• [FRAGMENTO SELECCIONADO]
-----

Por: Eduardo Otálora Marulanda
La historia de Francisca Josefa de Castillo Toledo Guevara Niño y Rojas, como era su nombre completo, empieza con dolor. Cuentan sus biógrafos que su parto fue difícil y que solo pudo salir adelante por la ayuda del padre jesuita Diego Solano. Quizás en ese momento se signa la entrañable relación de esta mujer con Dios.
También se dice que sus primeros días no fueron sencillos. Es más, se sabe que a los 15 o 20 días de nacida estuvo a punto de morir y que solo sobrevivió por la ayuda que le brindó un tío sacerdote. Él fue el único miembro de su familia que, años después, no se opuso a que ella entrara al convento. Y en esa relación con su tío se deja ver, de nuevo, la fuerza que tenía la presencia de Dios en la vida de Francisca Josefa.

-----

[Entradas del conjunto de datos]
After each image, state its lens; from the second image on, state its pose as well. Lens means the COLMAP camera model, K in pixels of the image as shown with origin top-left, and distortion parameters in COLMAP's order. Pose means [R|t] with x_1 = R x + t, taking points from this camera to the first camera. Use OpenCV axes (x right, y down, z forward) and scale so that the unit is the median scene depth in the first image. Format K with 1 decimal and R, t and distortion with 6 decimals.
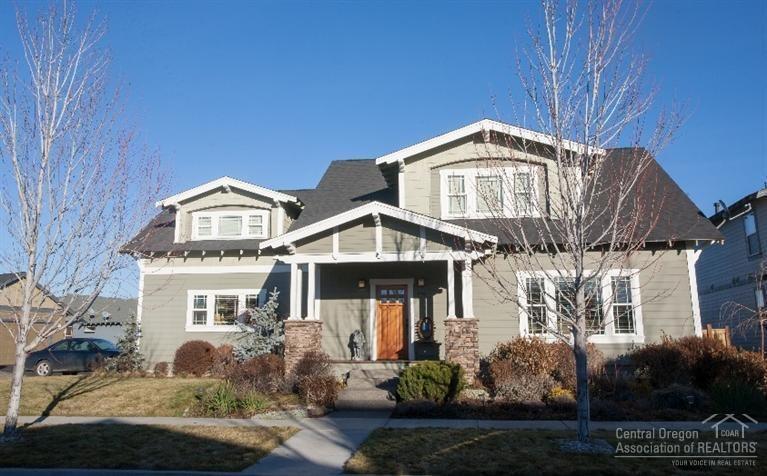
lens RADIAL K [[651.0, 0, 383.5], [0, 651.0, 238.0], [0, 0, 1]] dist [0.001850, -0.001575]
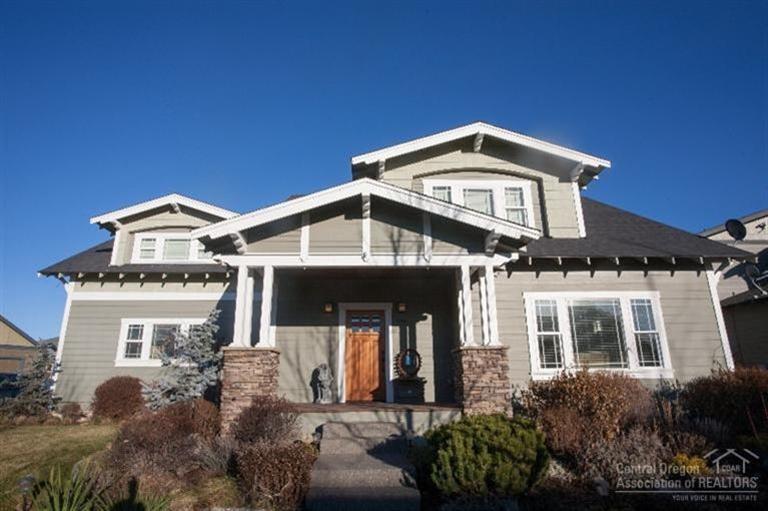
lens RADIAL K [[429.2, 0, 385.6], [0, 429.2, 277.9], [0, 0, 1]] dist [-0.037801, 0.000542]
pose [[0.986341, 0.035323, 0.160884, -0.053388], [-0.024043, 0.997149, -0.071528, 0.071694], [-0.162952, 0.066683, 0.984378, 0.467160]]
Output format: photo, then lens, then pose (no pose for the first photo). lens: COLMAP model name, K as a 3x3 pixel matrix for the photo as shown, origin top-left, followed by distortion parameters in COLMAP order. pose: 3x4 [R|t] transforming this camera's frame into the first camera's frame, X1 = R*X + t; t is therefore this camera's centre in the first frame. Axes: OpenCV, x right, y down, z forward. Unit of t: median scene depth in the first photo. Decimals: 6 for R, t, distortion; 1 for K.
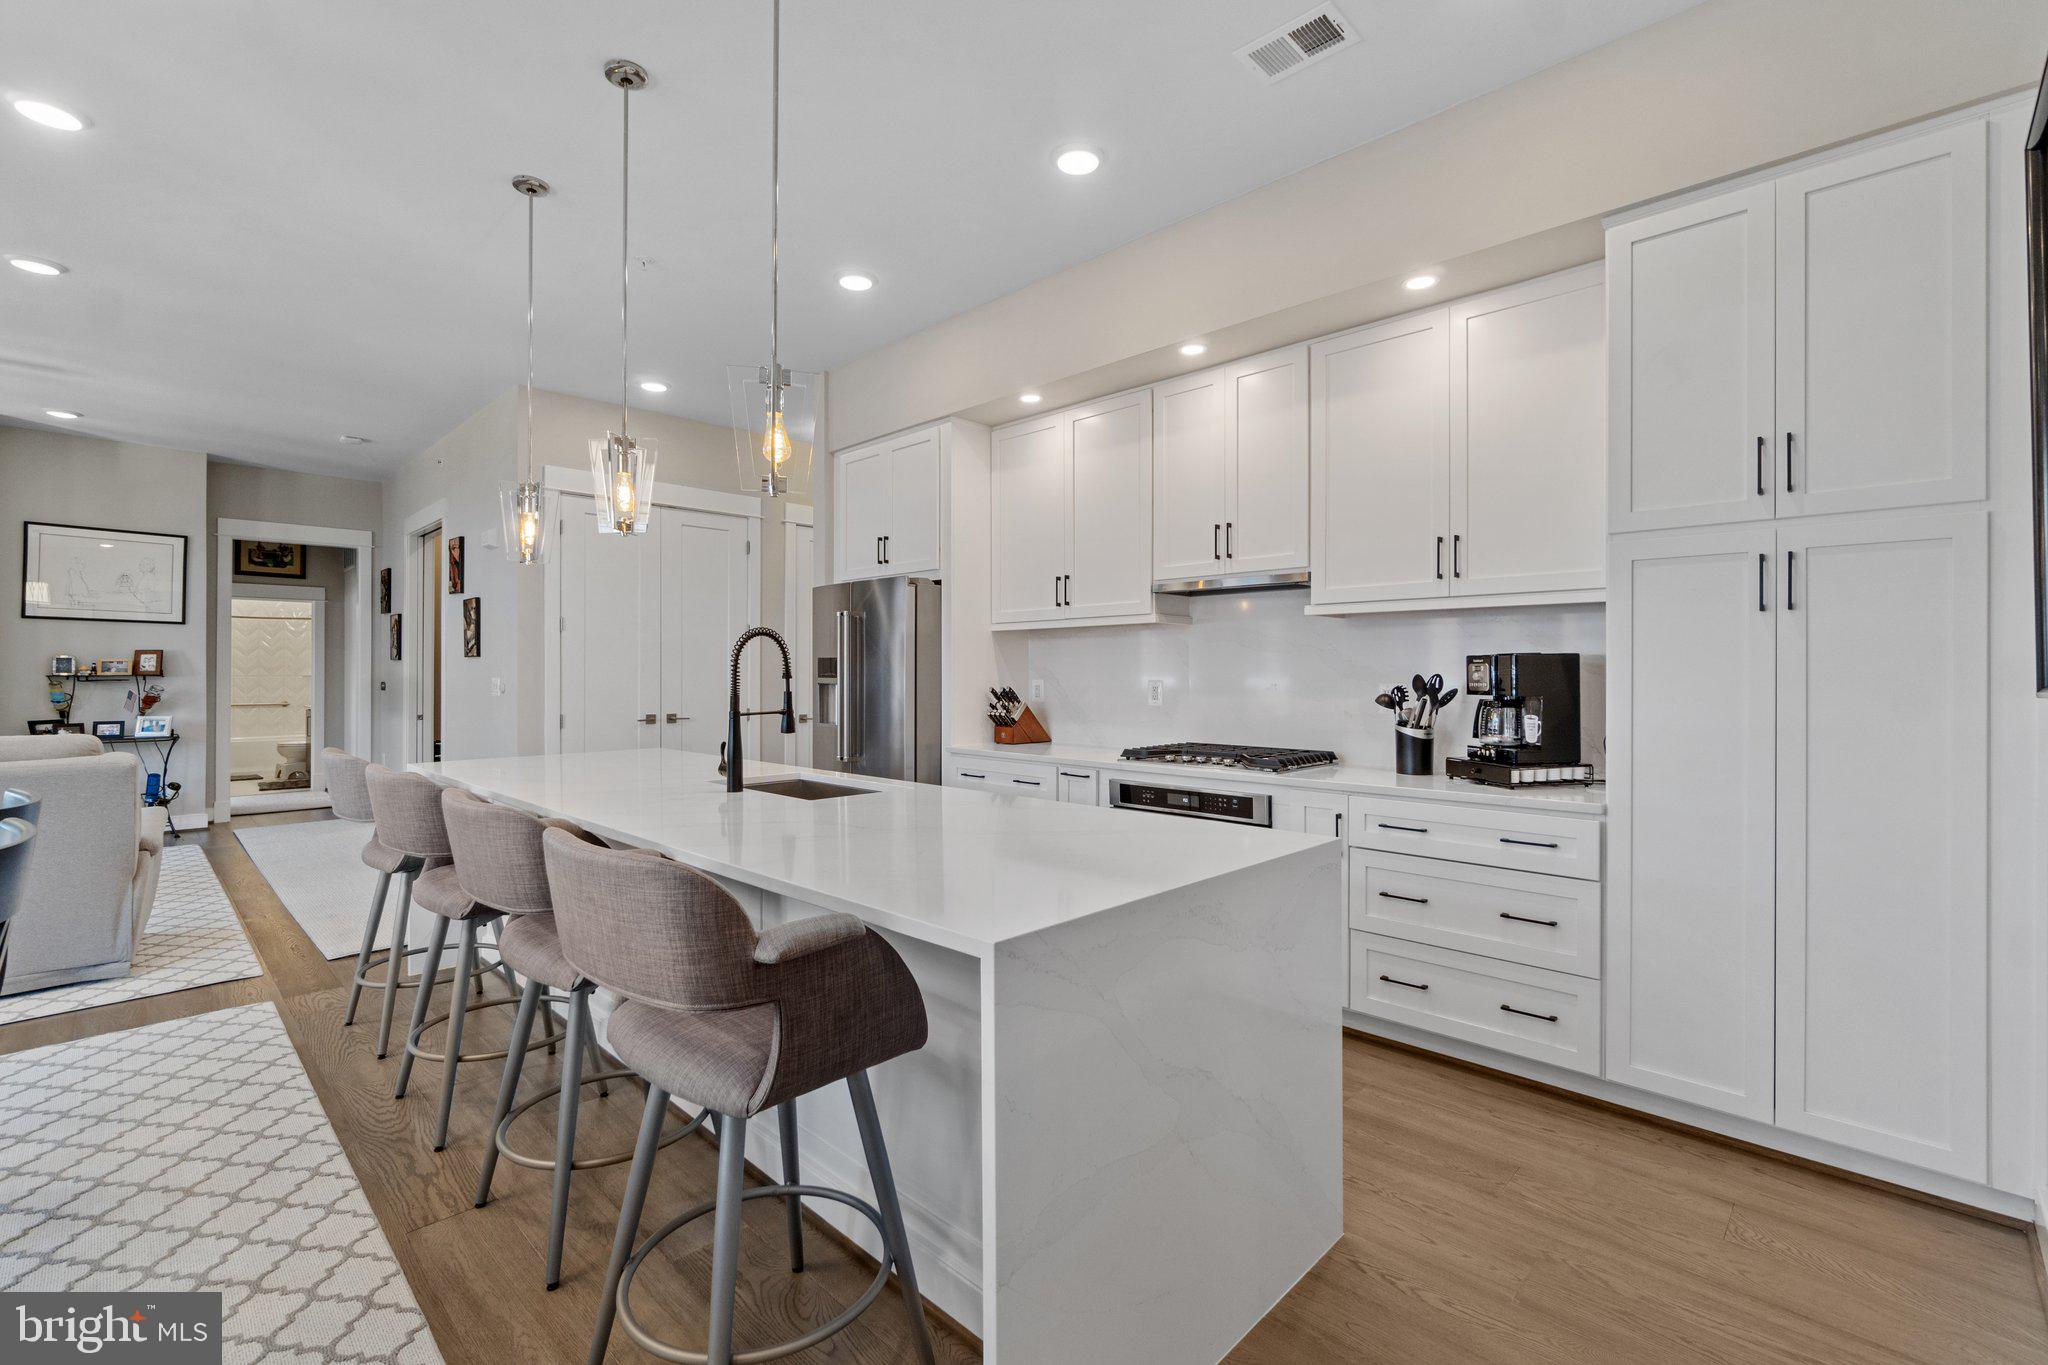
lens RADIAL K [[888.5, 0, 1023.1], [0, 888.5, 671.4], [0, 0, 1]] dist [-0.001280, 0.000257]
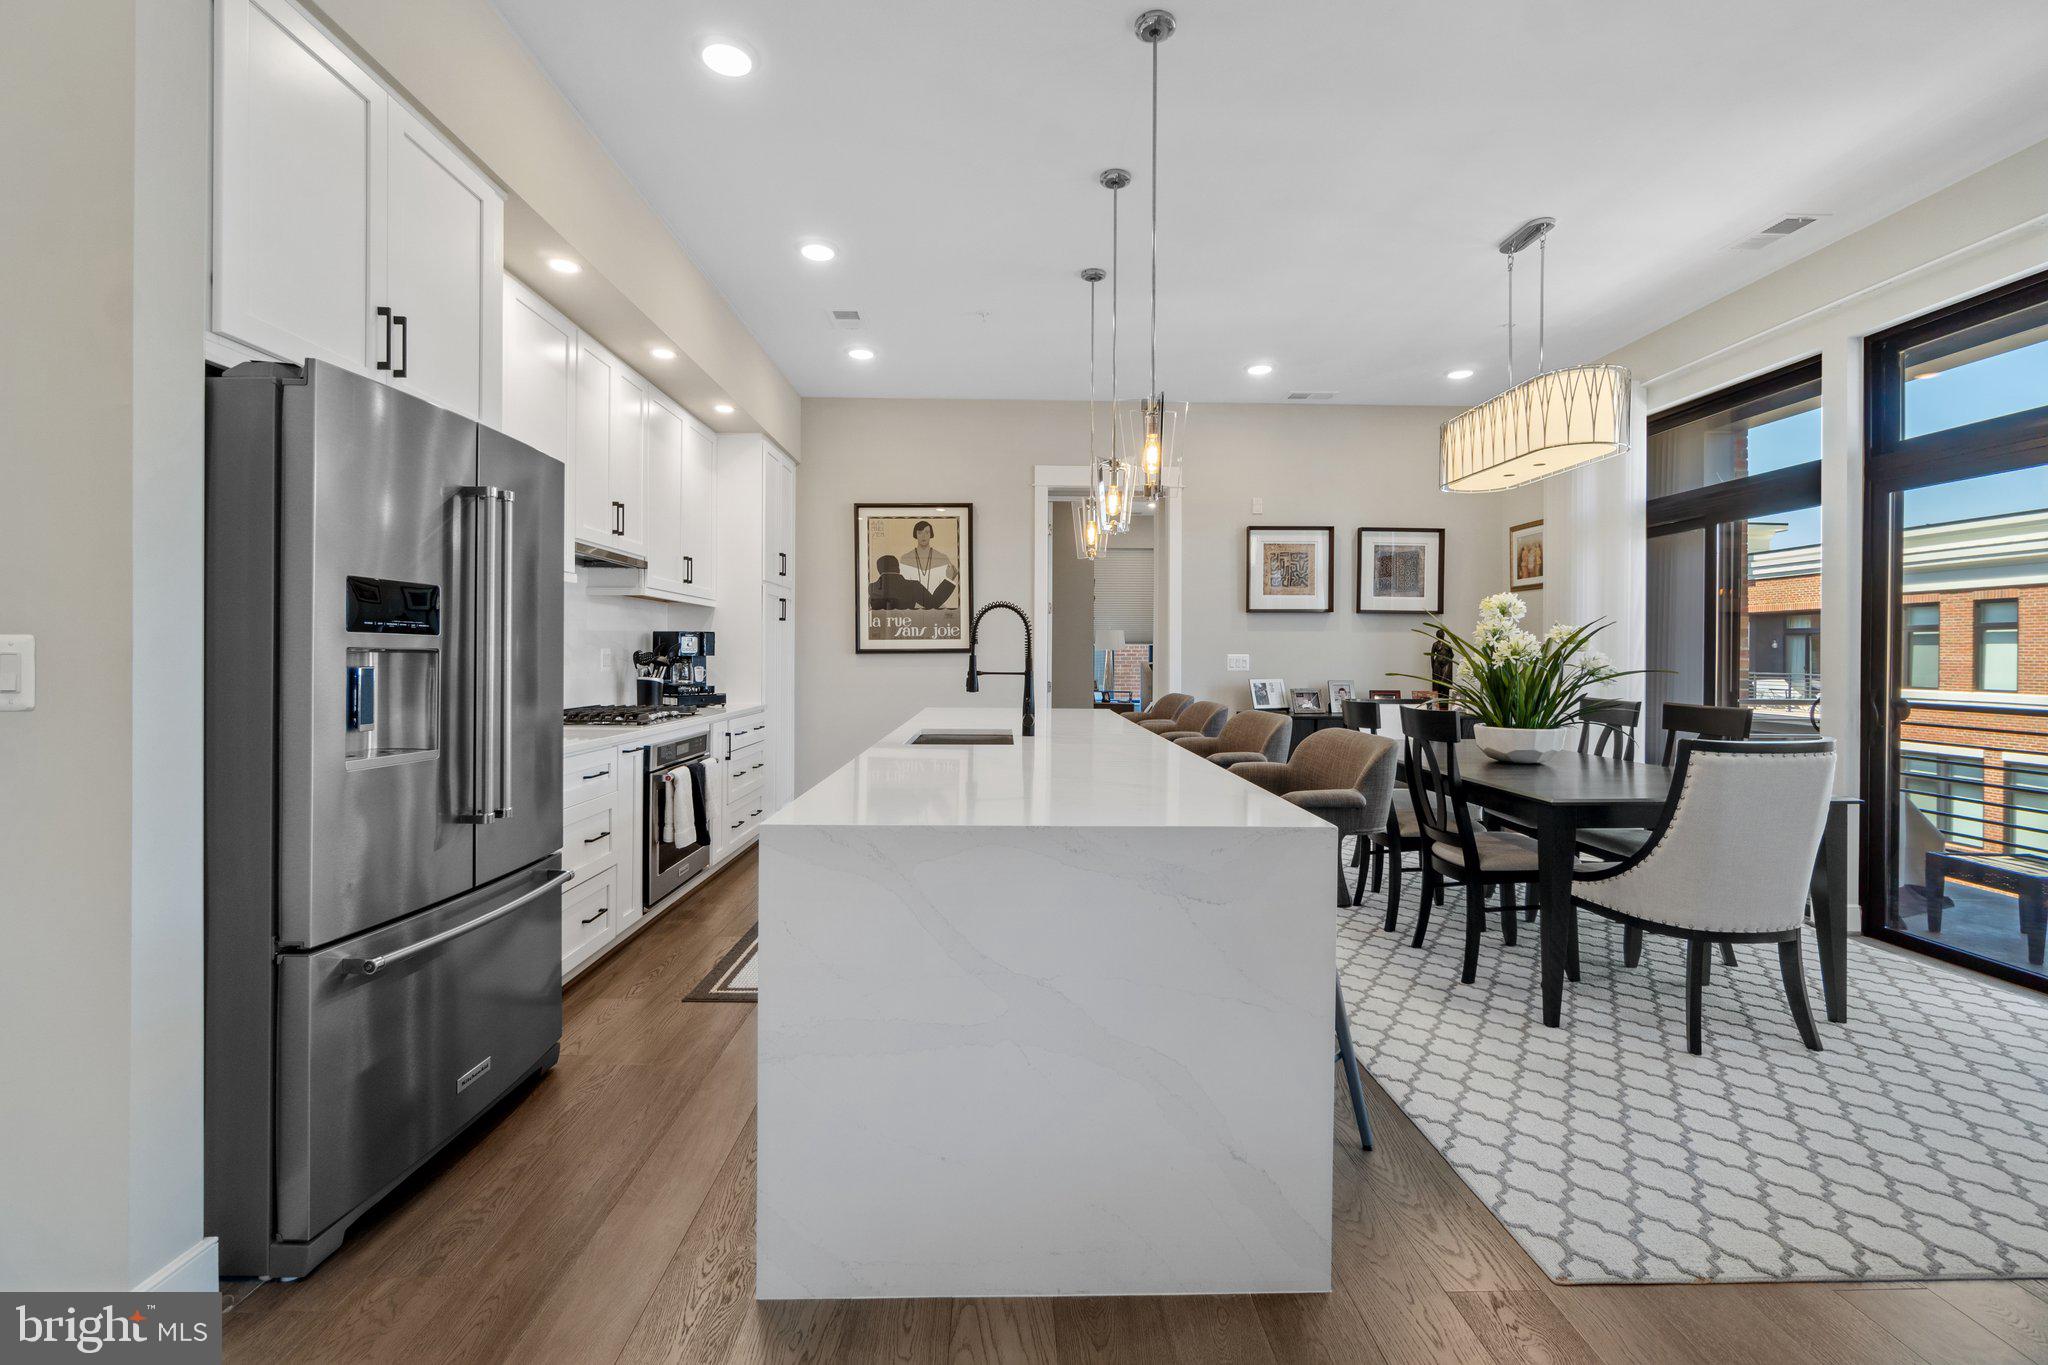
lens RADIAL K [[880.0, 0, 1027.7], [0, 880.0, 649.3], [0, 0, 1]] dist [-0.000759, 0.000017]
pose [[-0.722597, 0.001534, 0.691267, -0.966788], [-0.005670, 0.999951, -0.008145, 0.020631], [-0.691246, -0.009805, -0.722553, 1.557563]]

-----

• [TAREA A] Cite textualmente el fragmento sobre Francisca Josefa de Castillo, comenzando por "Por: Eduardo Otálora" y continuando hasta "mujer con Dios.".
• [TAREA B]
Responda, con base en el fragmento sobre Francisca Josefa de Castillo, las siguientes preguntas:
(i) ¿Qué padre jesuita ayudó en su parto?
(ii) ¿A cuántos días de nacida estuvo a punto de morir?
(iii) ¿Qué miembro de su familia no se opuso a que entrara al convento?
Para resolver las tareas, utilice únicamente el fragmento sobre Francisca Josefa de Castillo.

• [RESPUESTA A]
Por: Eduardo Otálora Marulanda
La historia de Francisca Josefa de Castillo Toledo Guevara Niño y Rojas, como era su nombre completo, empieza con dolor. Cuentan sus biógrafos que su parto fue difícil y que solo pudo salir adelante por la ayuda del padre jesuita Diego Solano. Quizás en ese momento se signa la entrañable relación de esta mujer con Dios.

• [RESPUESTA B]
(i) El padre jesuita Diego Solano.
(ii) A los 15 o 20 días de nacida.
(iii) Un tío sacerdote.